[Start of Attachment]

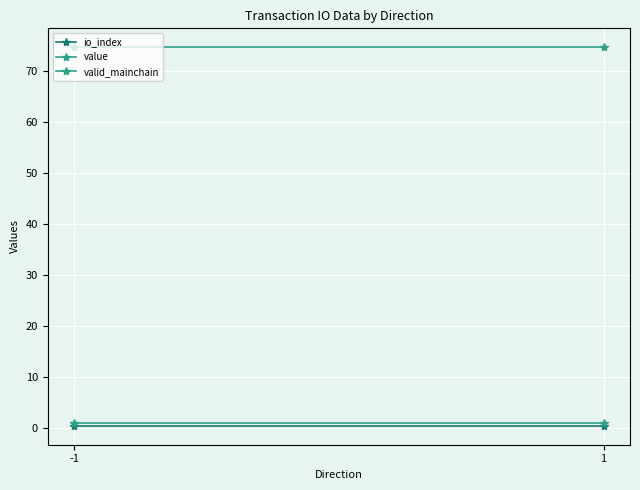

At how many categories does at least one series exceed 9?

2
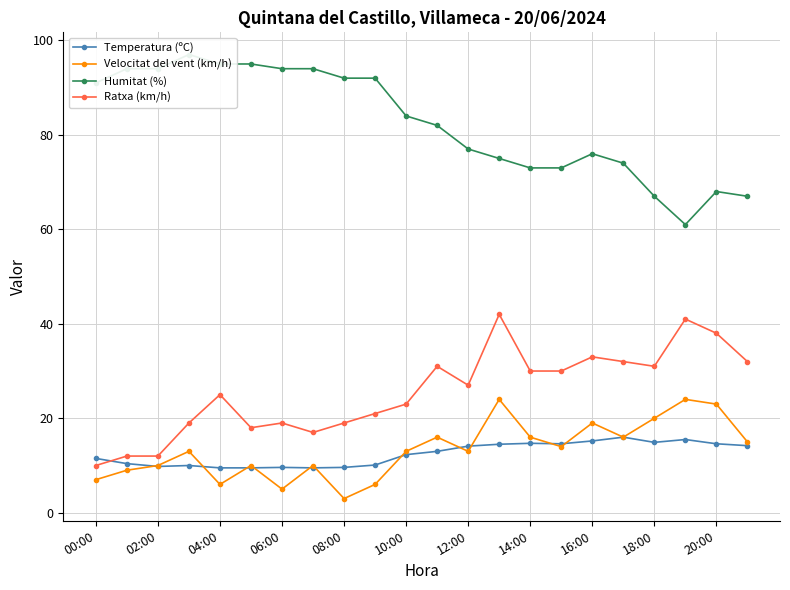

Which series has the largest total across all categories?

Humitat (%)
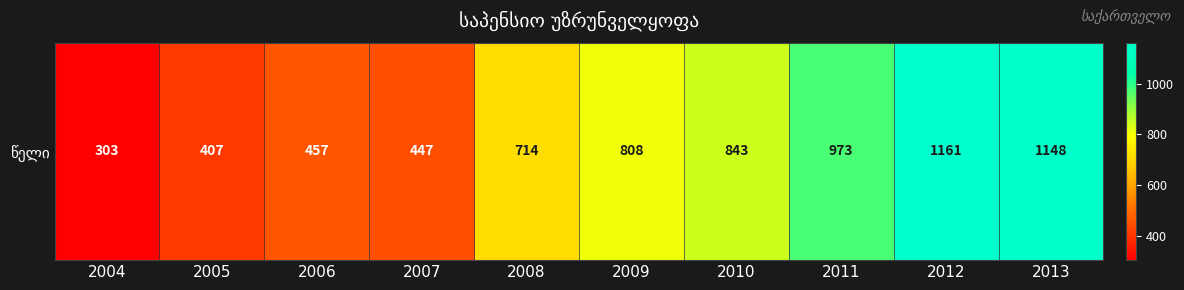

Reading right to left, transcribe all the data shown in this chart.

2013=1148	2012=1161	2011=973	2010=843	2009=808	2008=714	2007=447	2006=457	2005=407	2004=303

[End of Attachment]

> **Request**
Copy out all the lines above word for word, but leave out the pictures.

> **Solution for this task**
At how many categories does at least one series exceed 9?

2

Which series has the largest total across all categories?

Humitat (%)

Reading right to left, transcribe all the data shown in this chart.

2013=1148	2012=1161	2011=973	2010=843	2009=808	2008=714	2007=447	2006=457	2005=407	2004=303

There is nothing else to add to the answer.